Stable value funds generate higher yields than money market funds by investing in longer maturing bonds. By buying insurance on their portfolios and by placing limitations on outflows, these funds can allow investors to redeem shares at principal plus interest, even though the underlying bonds may be lower in price. The insurance is meant to cover a potential shortfall should a fund have to sell underwater bonds to meet redemptions.
The Stable Value Investment Association reports that these funds had an annualized return of 2.73% in the first quarter of 2012, which compares favorably with 0.03% for money market funds.
A recently released Vanguard report suggests that “stable value has lived up to its name.” These category returns have been smoother over time than those of other fixed-income alternatives from 1990 to– 2011. And they beat money market returns every year. Vanguard uses the Hueler Index as a stable value proxy in this spreadsheet comparison:
However, the Vanguard study goes on to suggest that complexity is the main reason that plan sponsors have begun to replace these investments with lower yielding money market funds. During the 2007 – 2009 financial crisis, many stable value funds were on the brink of disaster due to risks that were unknown to the average investor.
In most cases, the insurance contracts provide the necessary payments, but there are several situations where the contract is voided because of “plan events.” Major layoffs, mergers, and bankruptcies usually nullify this portfolio insurance. Such a situation occurred in a stable value fund offered to Chrysler LLC employees that only returned 89 cents on the dollar when the plan was liquidated in 2009.

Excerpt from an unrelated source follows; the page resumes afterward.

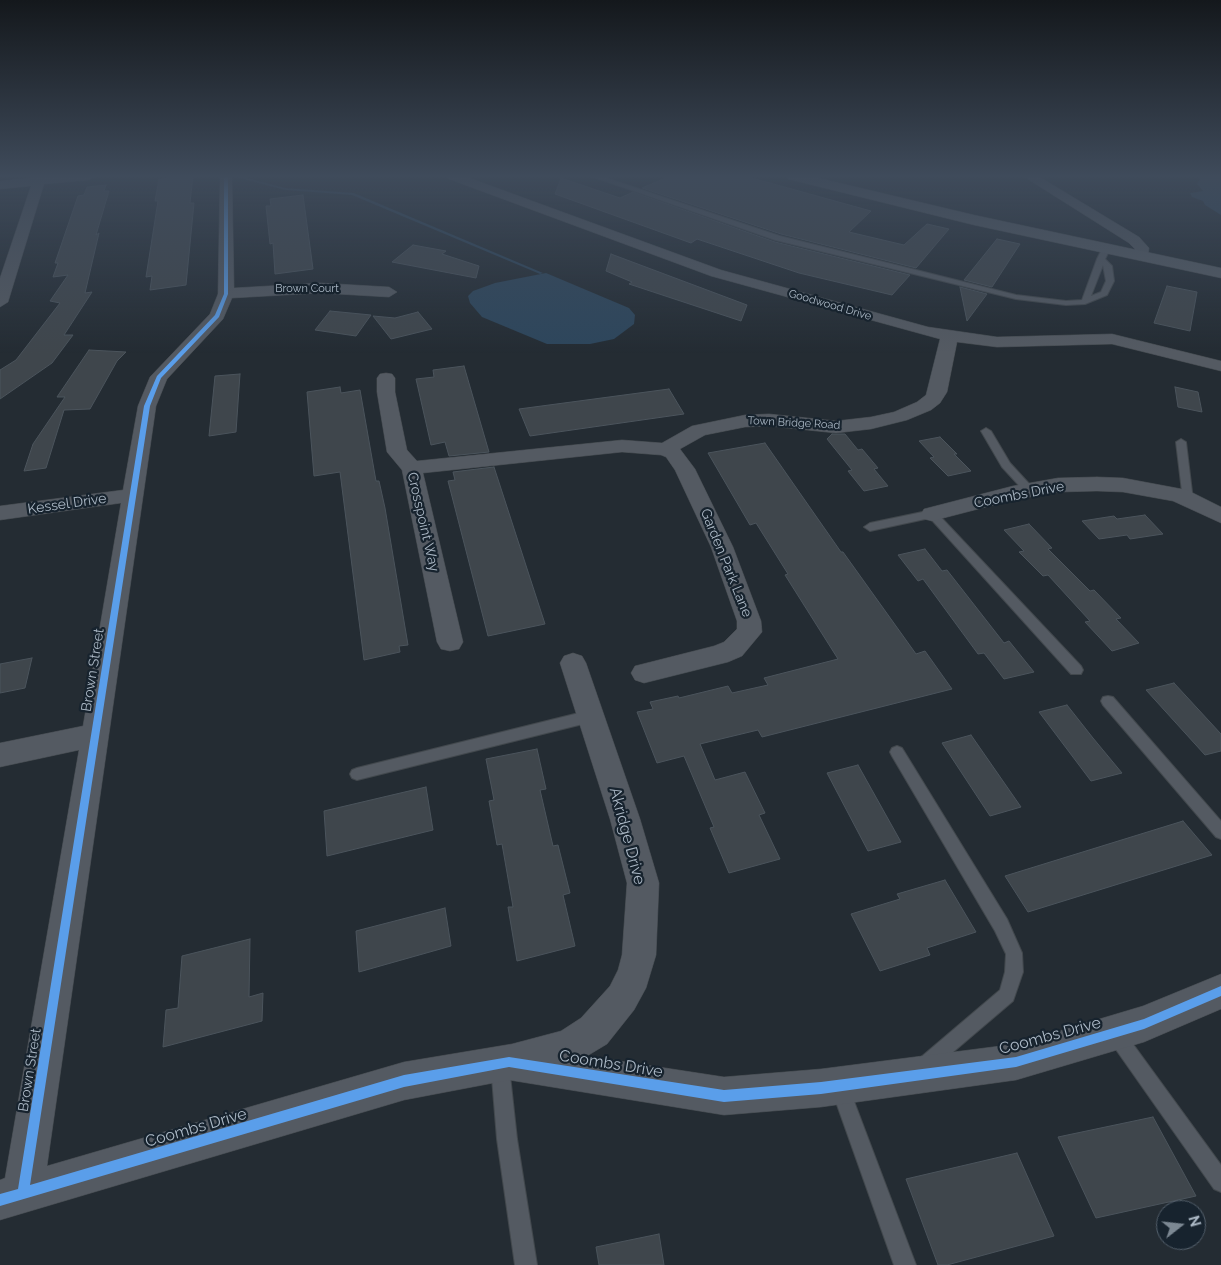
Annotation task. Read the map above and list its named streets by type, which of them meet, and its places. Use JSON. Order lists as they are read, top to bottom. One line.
{"streets":{"street":["Brown Court","Goodwood Drive","Town Bridge Road","Coombs Drive","Kessel Drive","Crosspoint Way","Garden Park Lane","Brown Street","Akridge Drive"]},"crossings":[["Brown Court","Brown Street"],["Goodwood Drive","Town Bridge Road"],["Town Bridge Road","Garden Park Lane"],["Coombs Drive","Brown Street"],["Coombs Drive","Akridge Drive"],["Kessel Drive","Brown Street"]],"north":"right"}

The Vanguard study reminds us that an insurance promise is only as strong as the company that stands behind it. Just before AIG was bailed out by the Fed in May 2009, many owners of stable value funds were justifiably concerned that their insurance was worthless at the very moment it was needed most.
It has also come to light that many plan fiduciaries do not fully understand the investment risks inside stable value funds. A recent Department of Labor probe into mortgage-backed securities held in stable value funds has alarmed those who could be held liable for failure to act responsibly.
The Vanguard study reports that plan sponsors are also concerned about the rising cost of insurance. The typical wrap fees have jumped two or three times as insurers repriced risk following the crisis. Additionally, insurers are now stricter about maintaining lower yielding more conservative portfolios. Higher fees and lower returns will not bode well for maintaining the advantage of stable value funds.
The theme here is that the risks are limited for the individual investor but increasing for the plan sponsors. It’s a bit of tug-of-war between members of these two groups who both want to limit their chance of loss. Most businesses that have limited support reviewing and managing the investments inside their 401(k) plans should avoid adding this complex instrument to their portfolio lineup.